You should hop only if the new land is a Promised Land. The LORD wants Abraham to hit the road, not because there is anything wrong with his present land, but so that he will be in a place where the promise will come true: “I will make of you a great nation, and I will bless you, and make your name great, so that you will be a blessing” (12:2).
God is determined to do something wonderful with Abraham in the Promised Land. This can be our destiny as well, if we hop to a land where we can fulfill our potential to be a blessing to others – through volunteer work, church involvement, family life and your particular profession.
But at the same time, we should not move if our desire is only to escape the problems of our current situation. Unresolved tensions in the present land have a way of tagging along and polluting the Promised Land, so we must hop only if we’ve made peace with the land we now live in.
The grass isn’t always greener on the other side, unless we are called by God to hit the road toward a land of promise. Abraham heard this call, and hopped well, moving to a land where the LORD could use him to be a blessing to others – to his family, his descendants and people of faith throughout history, including ourselves.
Abraham moved, but he didn’t lose his sense of place; for him, centeredness came from being in the right place with God, and from building altars to the LORD throughout the land of Canaan.
We, too, can retain our sense of place if we “build altars” through faithful living wherever we may be. We can have a certain centeredness if we consider each new home to be a “Bethel” – a House of God. Not a House of Luxury or a House of Wealth or a House of High Technology, but a House of God.
It is only by making each new house a House of God that we can avoid the motion sickness that leads to the breakdown of home and family.
There is nothing wrong with staying home and staying put. But if we do move, we should be careful not to jump because we are “mad to live, mad to talk, mad to be saved, [and] desirous of everything at the same time,” as Jack Kerouac put it. Instead, we should hop because we desire to hear God’s guidance and live in a land of promise.
Finally, there is a sense in which God is calling us to get hopping! No, God may not be asking us to move from the specific geographical location we call “home,” or to a new job or a new ministry, but God does ask us to recognize that we are on a spiritual pilgrimage (see Hebrews 11:8-16). We can’t get bogged down spiritually. Growth is not merely an option for children of God.

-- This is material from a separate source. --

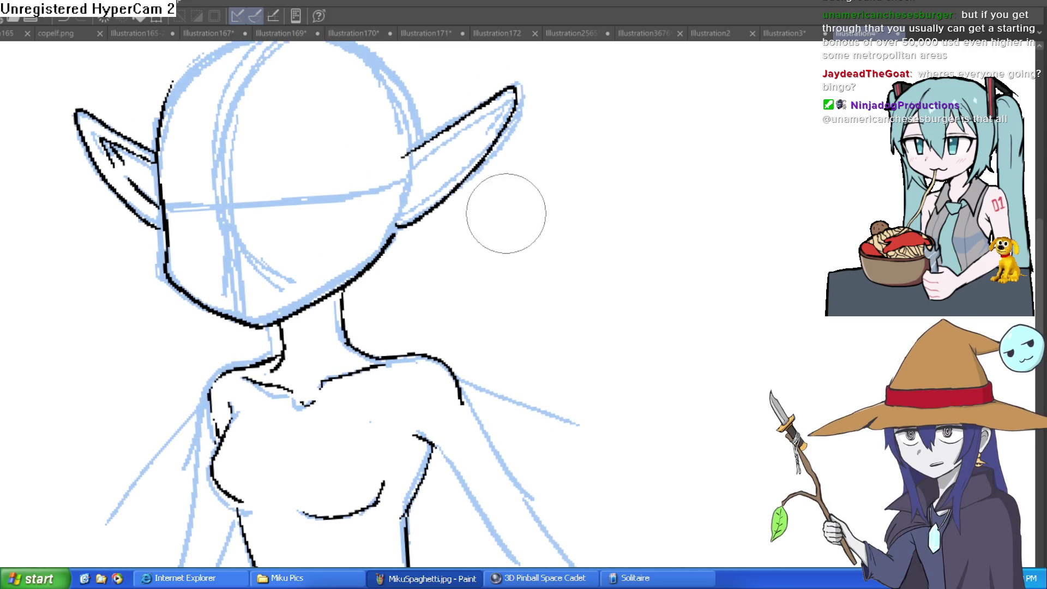
{"action": "scroll", "coordinate": [327, 305], "scroll_direction": "down", "scroll_amount": 2}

Have you ever noticed how often people in the Bible are changing their addresses? It is hard to find anyone who is in a serious drama with God who is not on the move. No one ever finds God by nailing life down. Maybe that’s because faith is always discovered along the way.
You certainly cannot follow Jesus without moving, and you can’t move without leaving something behind. Some disciples were asked to leave behind their families and professions. Others were asked to leave behind their sin, or their wealth, or even their grief over the dead. Jesus is always moving on, and he expects his followers to travel pretty light.
The first disciples had a hard time with this and kept wondering when Jesus was going to settle down. They were waiting for him to establish the kingdom right then and there, so at last they could stop walking around. Like the disciples before us, we don’t know exactly where Jesus is leading us right now. But that’s okay. We’re not asked to be clear about where we are going. We are asked simply to turn our eyes upon Jesus.
If we keep moving, God will take care of the motion sickness.